19 Eylül 2009 Cumartesi

Beşiktaş 0-1 Kayserispor

En son söyleceğimi baştan söyleyeyim. Şimdi istifa diye bağırmanın hiçbir anlamı yok, inandırıcı olmuyor. İşler yolunda gidince “takımın iyiliği için susuyoruz” de, 3 maç kaybedince istifa diye bağır. Demirören bile muhtemelen fazla kaale almıyordur. “İki maç kaybettik diye bağırmaya başladılar, normaldir” diyip geçiyordur. Şimdi “planlama yanlış” diye konuşmak kolay. Tello, Delgado varken Tabata alındığında eleştirmiyorsan şimdi ağzını açmayacaksın. İsmail’e o paralar verildiğinde “gelecek satın aldık” diyorsan maç kaybedince “Antep’e başkan ol” diye bağırmayacaksın.
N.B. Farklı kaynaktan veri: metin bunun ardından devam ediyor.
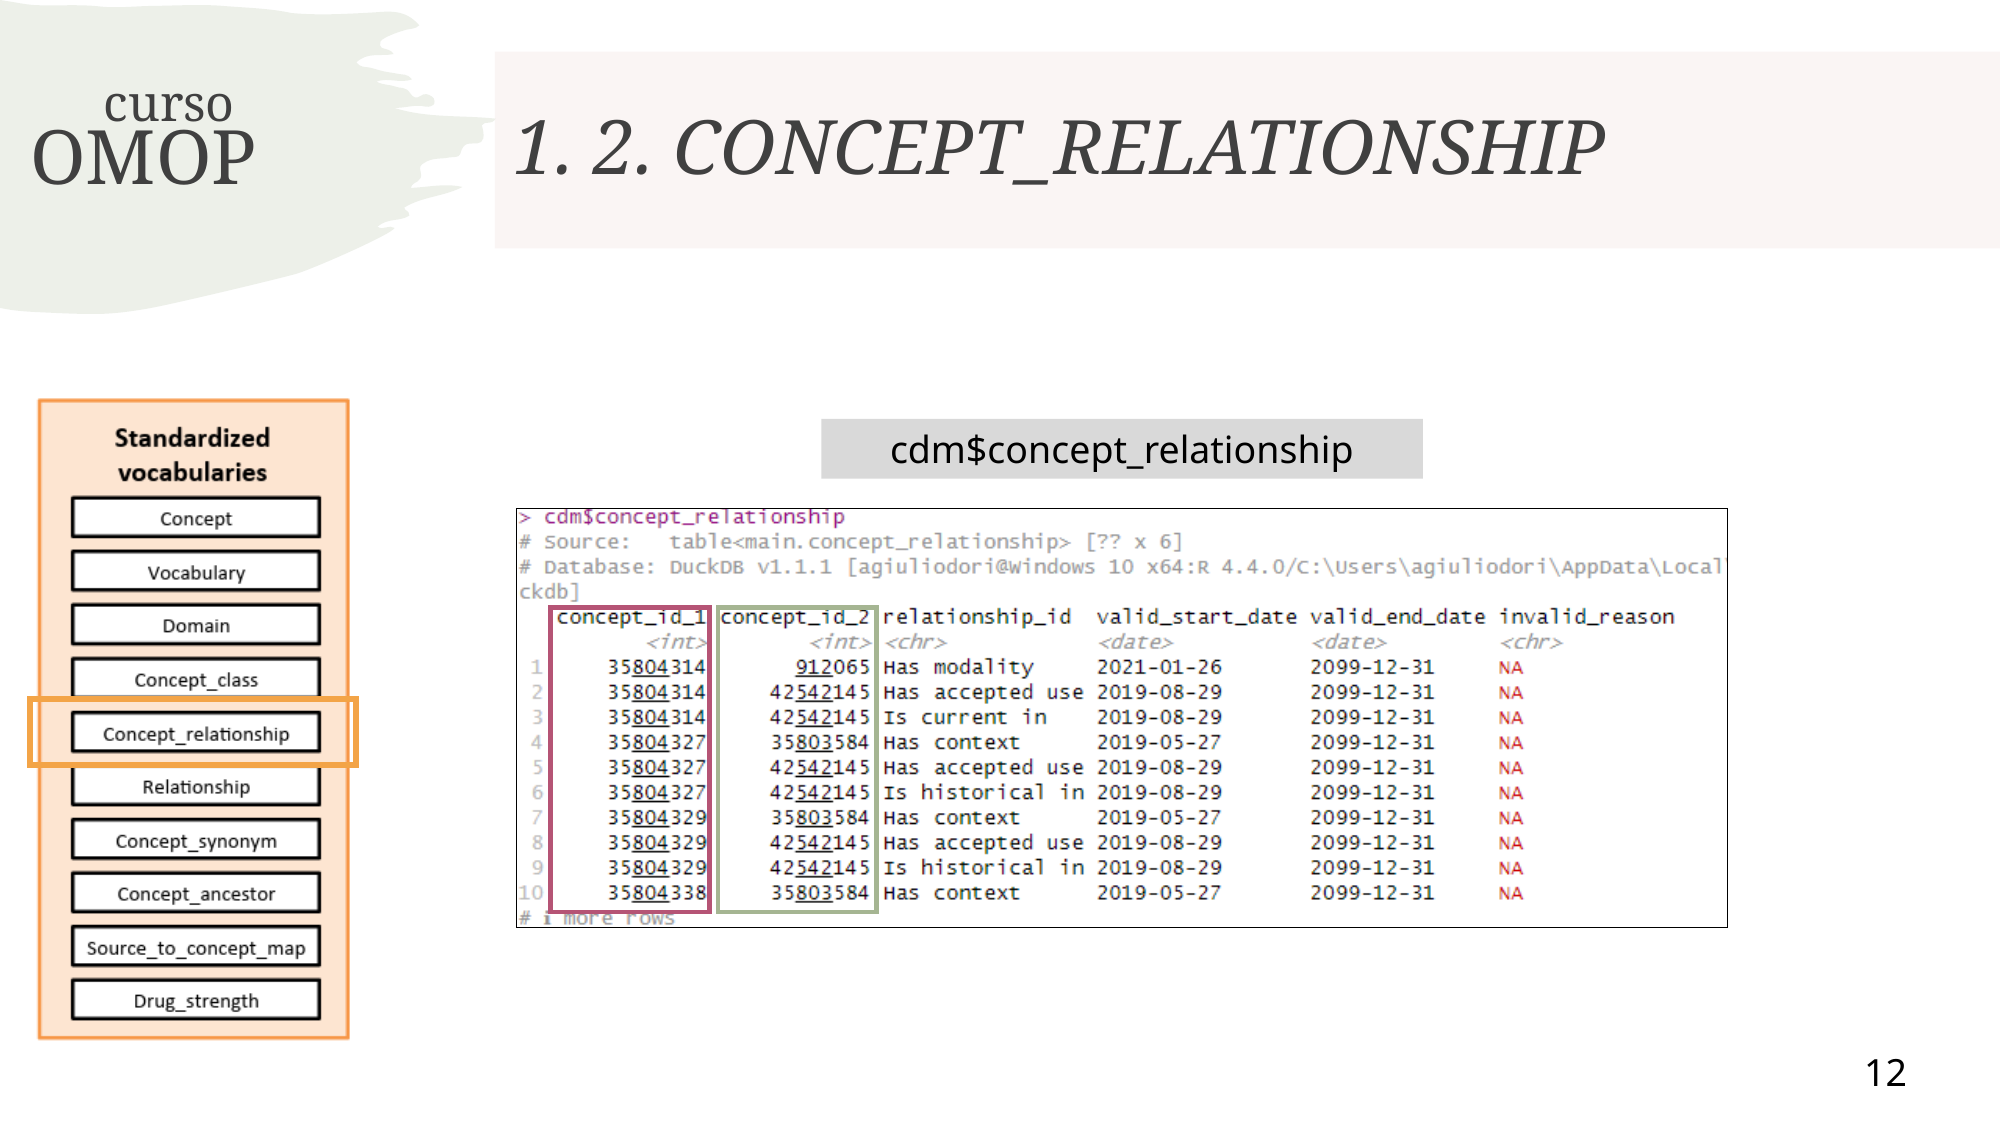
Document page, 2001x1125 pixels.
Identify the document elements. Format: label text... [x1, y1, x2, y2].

Geçtiğimiz sezon farkı yaratan istek ve motivasyonun bu sene olmadığı çok ortada. Aslında bunun dışında başka da bir değişiklik yok. Beşiktaş geçen sene de hücumda organize olamıyordu, futbol adına büyük işler yapmıyordu. Herkes kapasitesinin altına düştü, geçen sene ise belki iki katını oynuyorlardı. Tello’ya bakın, duran top kullanmaktan başka bir şey yapamıyor. Adam geçemiyor, dripling yapmıyor, basmıyor, mücadele etmiyor. Arada bir şut atıyor o kadar ve işin kötüsü Beşiktaş gol atmak için sadece onun ayaklarına, duran toplarına ve şutlarına bakıyor. Eksikleri olan takıma Tabata ve Nihat gibi gereksiz ve sorun yaratabilecek takviyeler de yapıldı. Cisse gözden çıkarıldı, yerine Fink alındı. Cisse ile ne kadar fark yarattığını görüyoruz.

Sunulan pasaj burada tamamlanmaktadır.